### Data extracted from a collection:
----------------

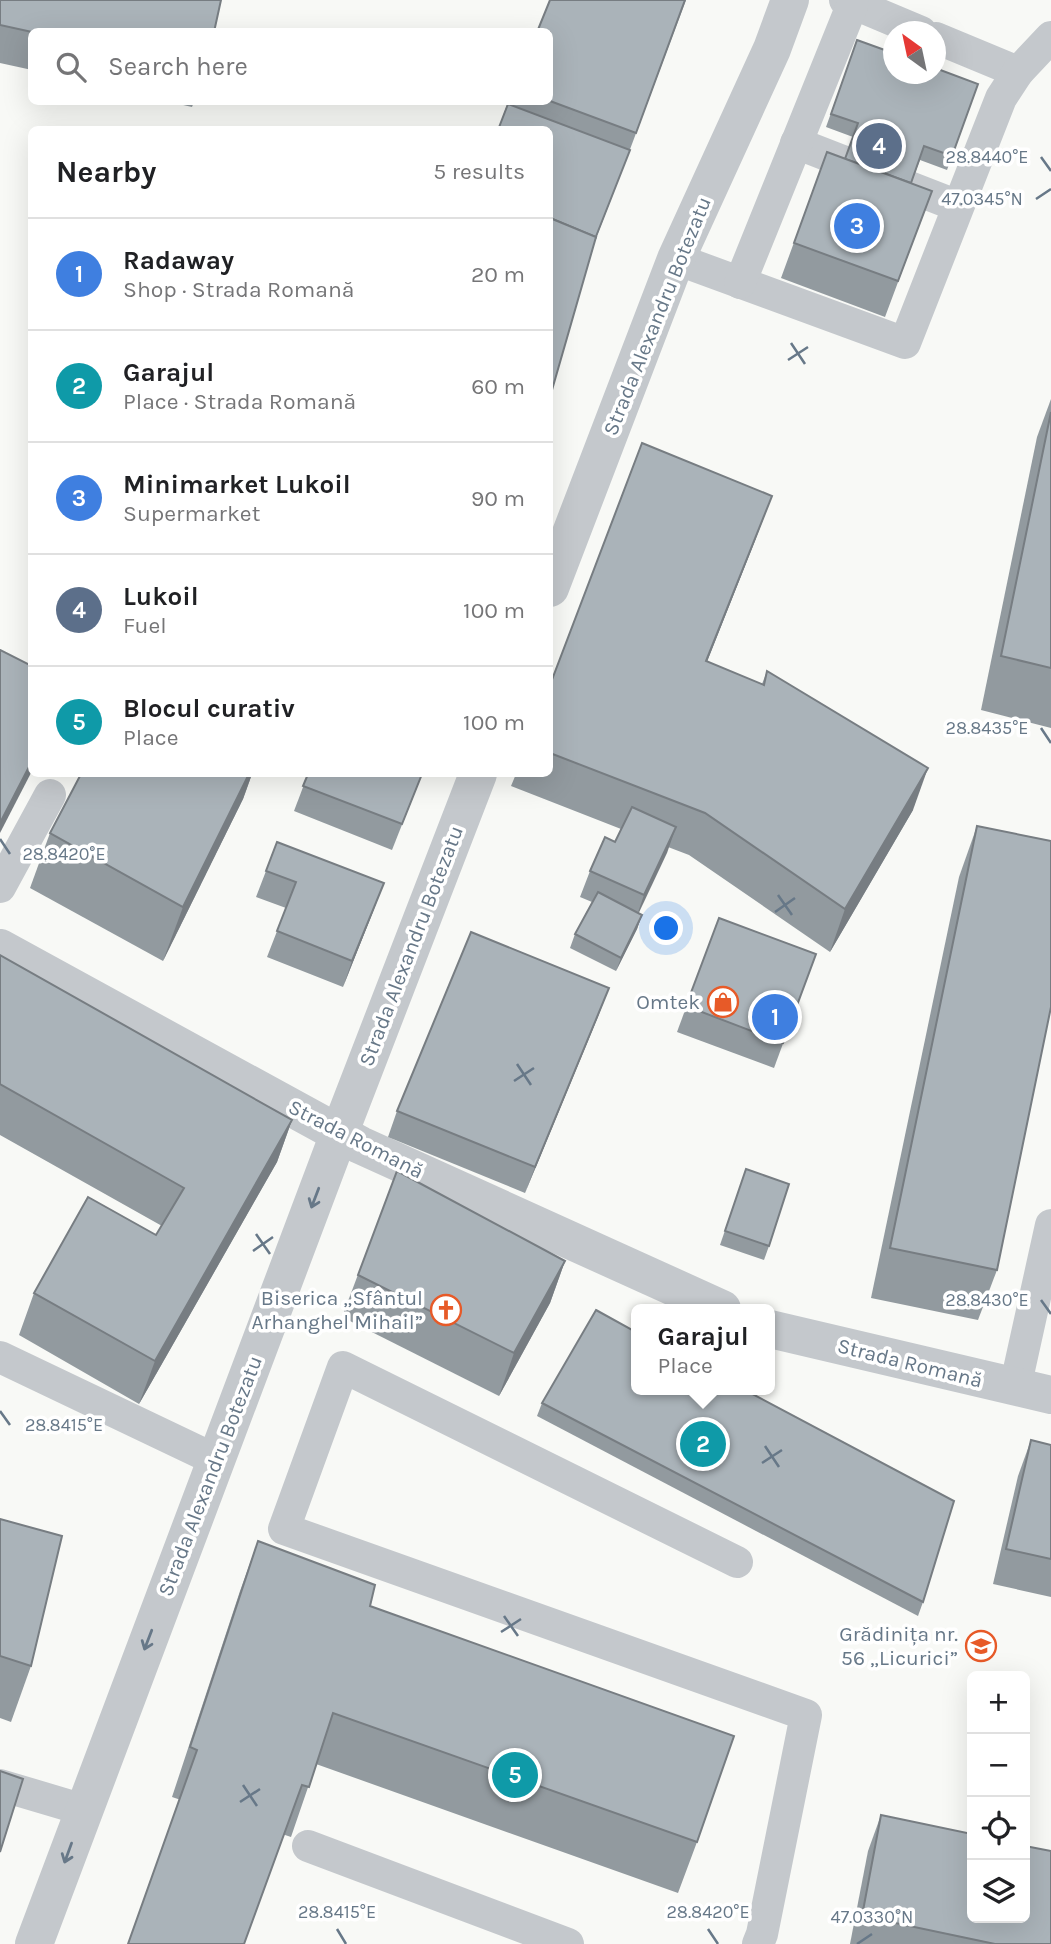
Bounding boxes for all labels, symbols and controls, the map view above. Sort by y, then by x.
north arrow [883,21,946,84]
search box [28,28,553,105]
icon: search [52,48,90,86]
text: Search here [108,51,248,82]
pin: 4 [856,120,902,172]
text: 28.8440°E [946,146,1028,168]
text: Nearby [56,154,156,190]
text: 5 results [433,158,525,185]
text: 47.0345°N [941,188,1023,210]
street label: Strada Alexandru Botezatu [598,193,716,439]
pin: 3 [834,200,880,252]
text: Radaway [123,245,234,276]
text: 1 [75,261,83,288]
text: 20 m [471,261,525,288]
text: Shop · Strada Romană [123,276,354,303]
text: Garajul [123,357,214,388]
text: 2 [72,373,86,400]
text: 60 m [471,373,525,400]
text: Place · Strada Romană [123,388,356,415]
text: Minimarket Lukoil [123,469,351,500]
text: 3 [72,485,86,512]
text: 90 m [471,485,525,512]
text: Supermarket [123,500,260,527]
text: Lukoil [123,581,199,612]
text: 4 [72,597,86,624]
text: 100 m [463,597,525,624]
text: Fuel [123,612,167,639]
text: Blocul curativ [123,693,295,724]
text: 5 [72,709,86,736]
text: 100 m [463,709,525,736]
text: 28.8435°E [946,717,1028,739]
text: Place [123,724,179,751]
street label: Strada Alexandru Botezatu [354,822,468,1070]
text: 28.8420°E [22,843,106,865]
your location [649,911,683,945]
shop icon: Omtek [706,985,740,1019]
place label: Omtek [636,990,700,1014]
pin: 1 [752,991,798,1043]
street label: Strada Romană [284,1095,428,1183]
one-way arrow [308,1186,320,1208]
place label: Biserica „Sfântul Arhanghel Mihail” [252,1286,423,1334]
text: 28.8430°E [945,1289,1029,1311]
church icon: Biserica „Sfântul Arhanghel Mihail” [429,1293,463,1327]
popup [631,1304,775,1395]
text: Garajul [657,1321,749,1352]
street label: Strada Romană [835,1333,985,1393]
street label: Strada Alexandru Botezatu [153,1352,267,1600]
text: Place [657,1352,713,1379]
text: 28.8415°E [25,1414,103,1436]
pin: 2 [680,1418,726,1470]
place label: Grădinița nr. 56 „Licurici” [839,1622,958,1670]
one-way arrow [141,1628,154,1650]
school or university icon: Grădinița nr. 56 „Licurici” [964,1629,998,1663]
map controls [967,1671,1030,1923]
button: + [967,1671,1030,1734]
button: − [967,1734,1030,1797]
pin: 5 [492,1749,538,1801]
button: locate [967,1797,1030,1860]
one-way arrow [61,1841,73,1863]
button: layers [967,1860,1030,1923]
text: 28.8415°E [298,1901,376,1923]
text: 28.8420°E [666,1901,750,1923]
text: 47.0330°N [831,1906,913,1928]

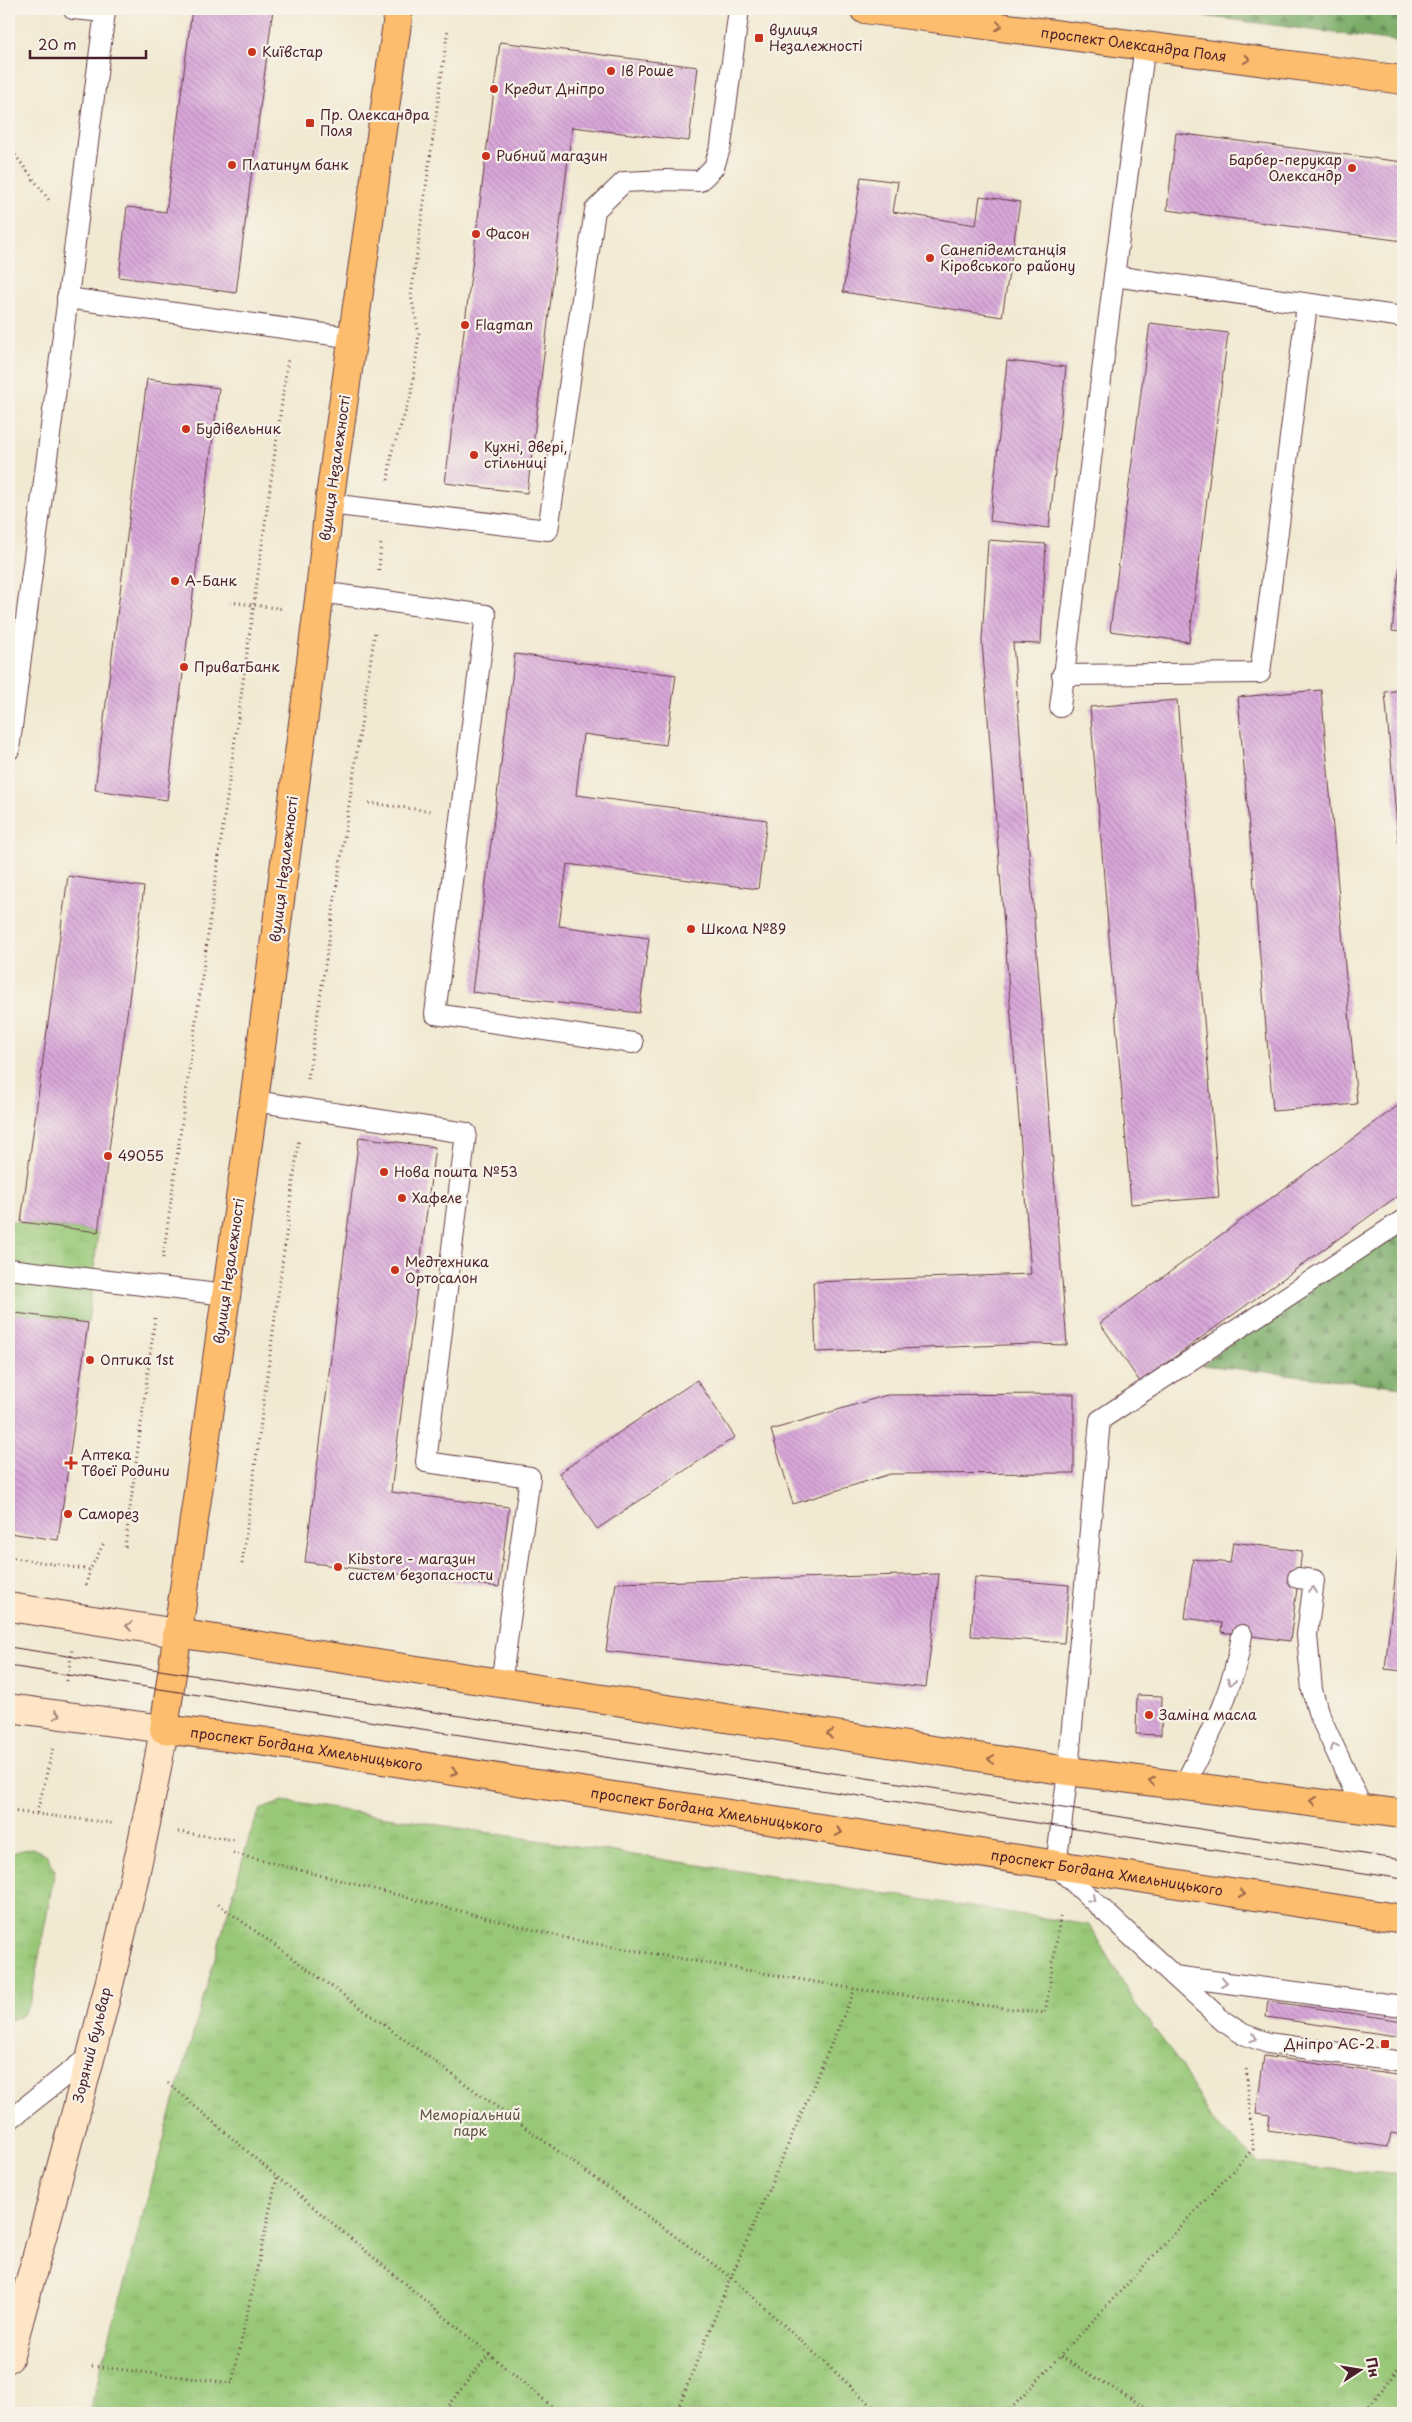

----------------

### About this task:
The lines to copy are those above that contain "arrow".

### Solution to the problem:
north arrow [883,21,946,84]
one-way arrow [308,1186,320,1208]
one-way arrow [141,1628,154,1650]
one-way arrow [61,1841,73,1863]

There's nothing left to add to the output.